BEGIN Supplied material
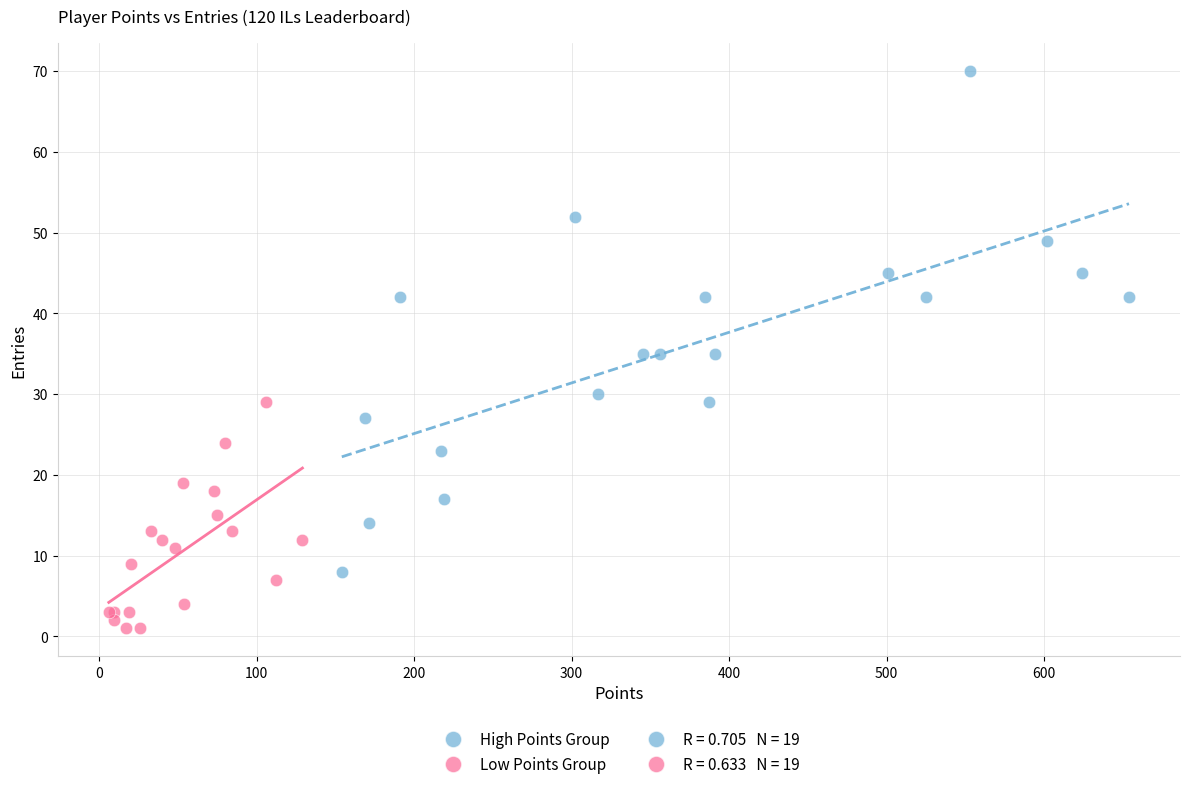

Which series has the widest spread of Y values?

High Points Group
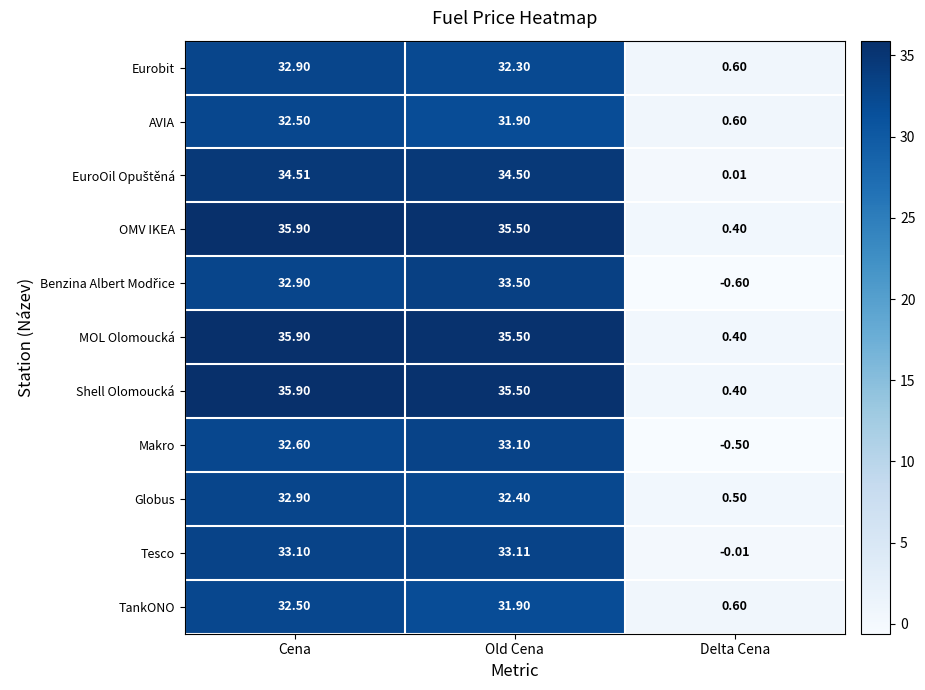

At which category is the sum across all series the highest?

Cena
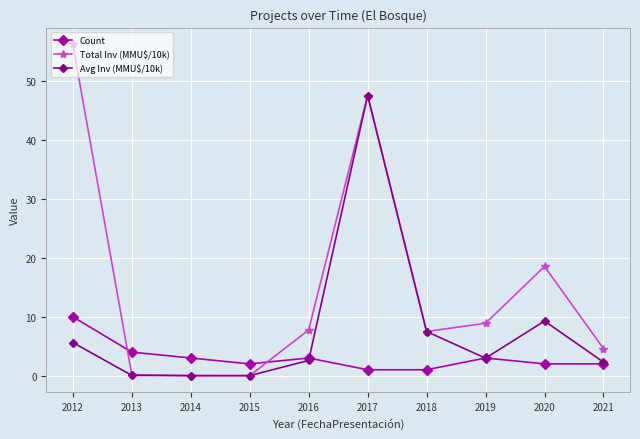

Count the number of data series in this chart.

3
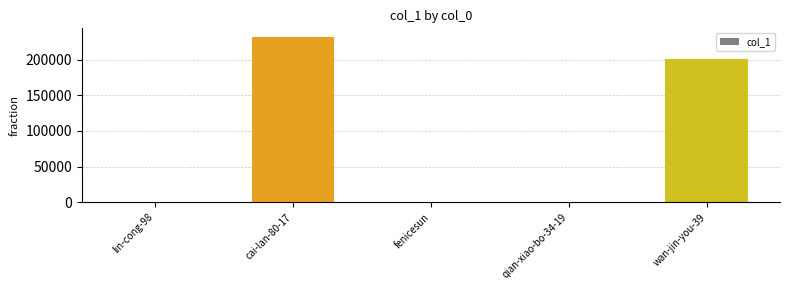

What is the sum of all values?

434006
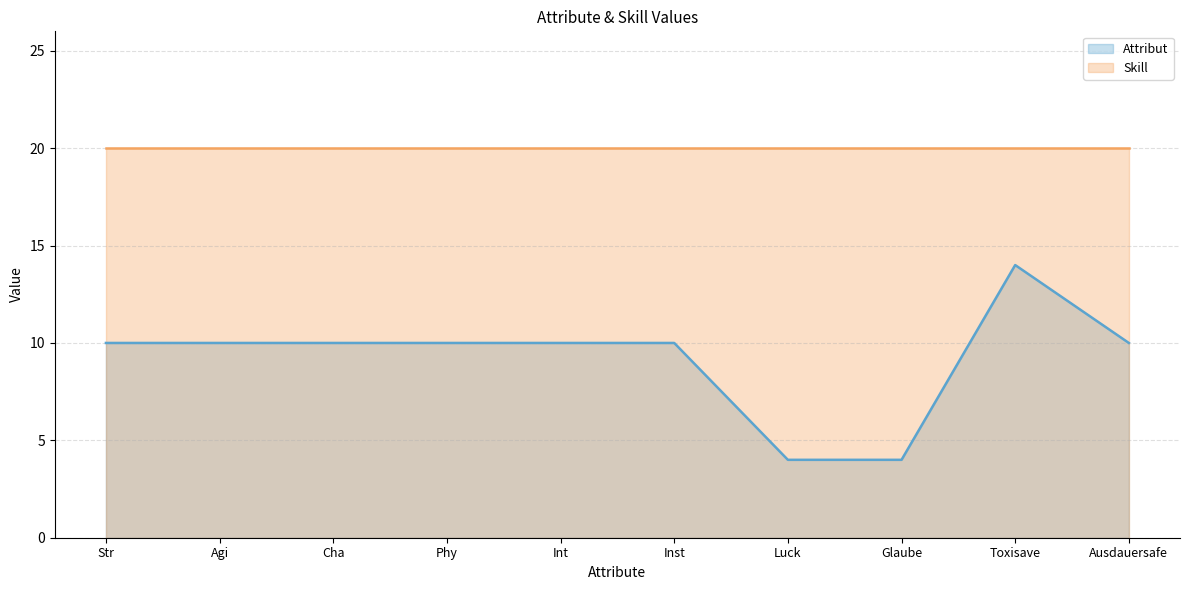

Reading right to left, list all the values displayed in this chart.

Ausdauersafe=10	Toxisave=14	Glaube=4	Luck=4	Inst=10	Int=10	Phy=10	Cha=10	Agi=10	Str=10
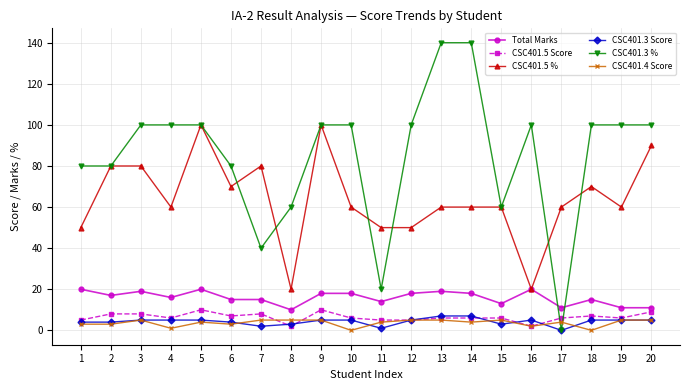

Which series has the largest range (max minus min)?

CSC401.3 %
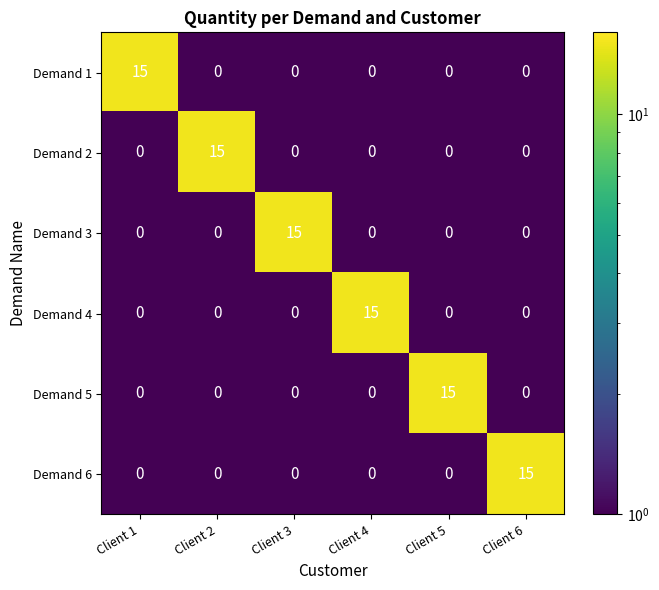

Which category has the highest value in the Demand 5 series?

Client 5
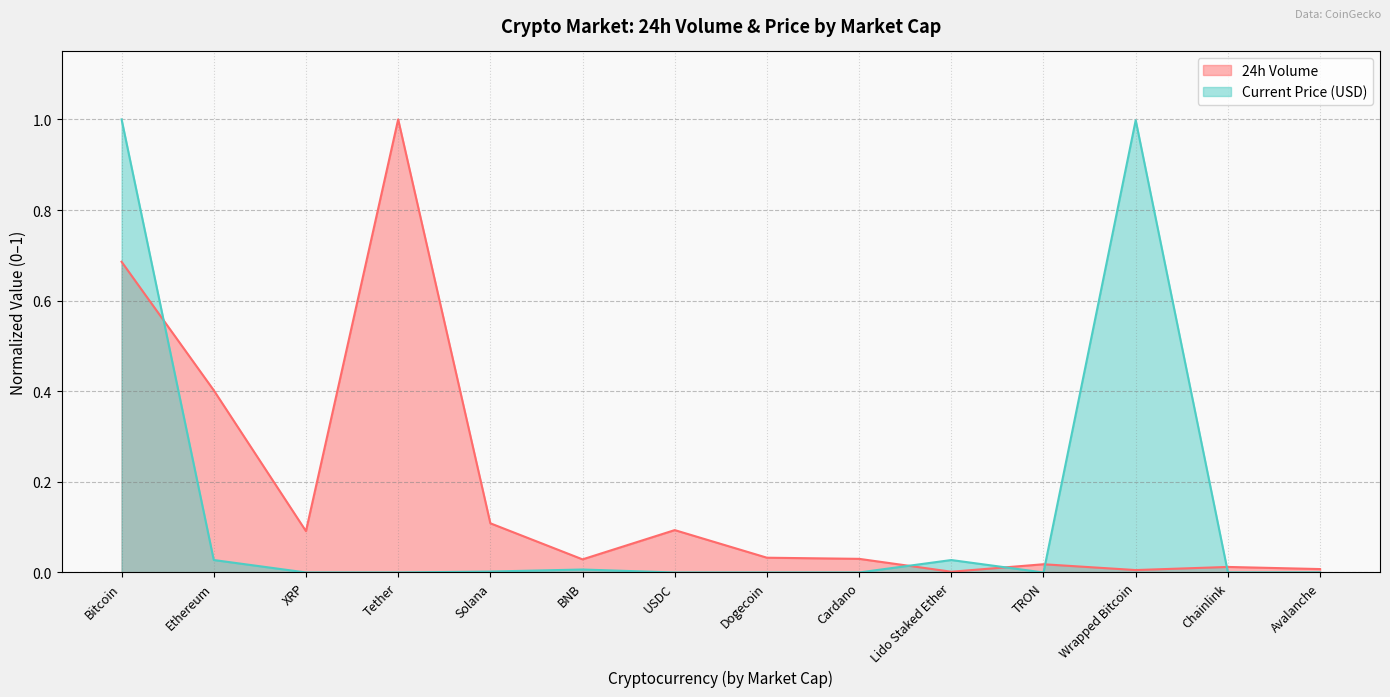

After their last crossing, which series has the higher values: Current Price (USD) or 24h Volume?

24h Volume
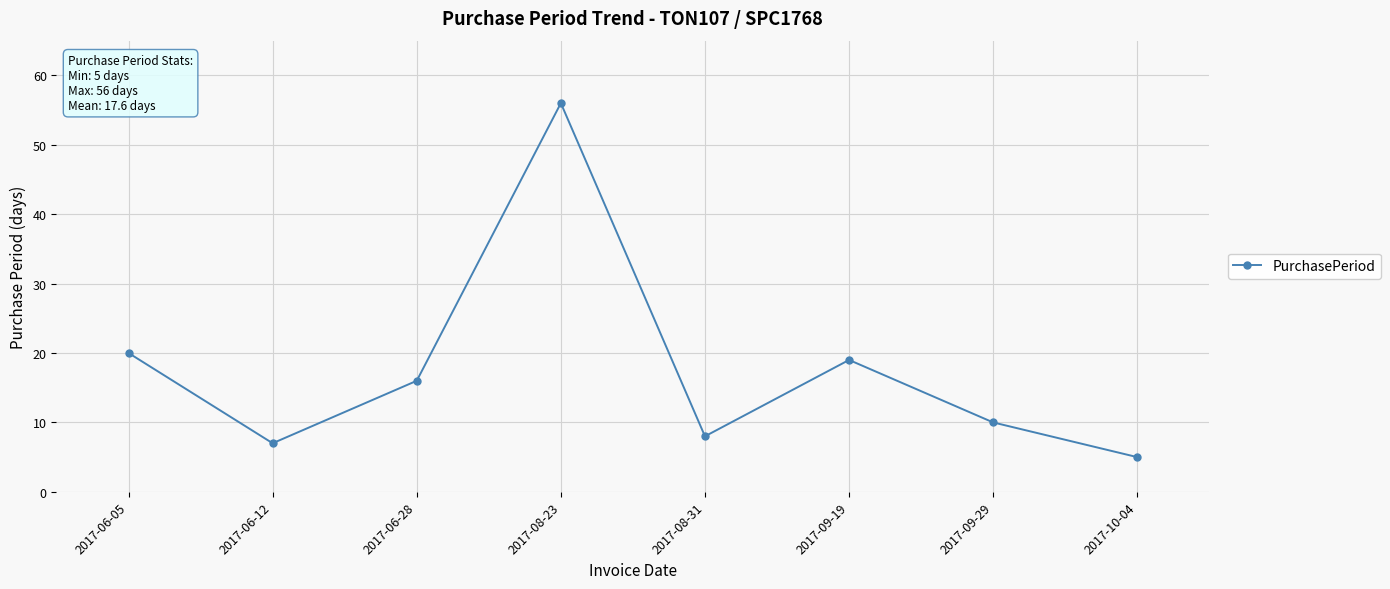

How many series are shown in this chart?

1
END Supplied material
■ **Exercise goal**:
Reproduce the listing above with every occurrence of "chart" swapped for "graph", leaving all other text unchanged and omitting the pictures.

■ **Result below**:
Which series has the widest spread of Y values?

High Points Group

At which category is the sum across all series the highest?

Cena

Count the number of data series in this graph.

3

What is the sum of all values?

434006

Reading right to left, list all the values displayed in this graph.

Ausdauersafe=10	Toxisave=14	Glaube=4	Luck=4	Inst=10	Int=10	Phy=10	Cha=10	Agi=10	Str=10

Which series has the largest range (max minus min)?

CSC401.3 %

Which category has the highest value in the Demand 5 series?

Client 5

After their last crossing, which series has the higher values: Current Price (USD) or 24h Volume?

24h Volume

How many series are shown in this graph?

1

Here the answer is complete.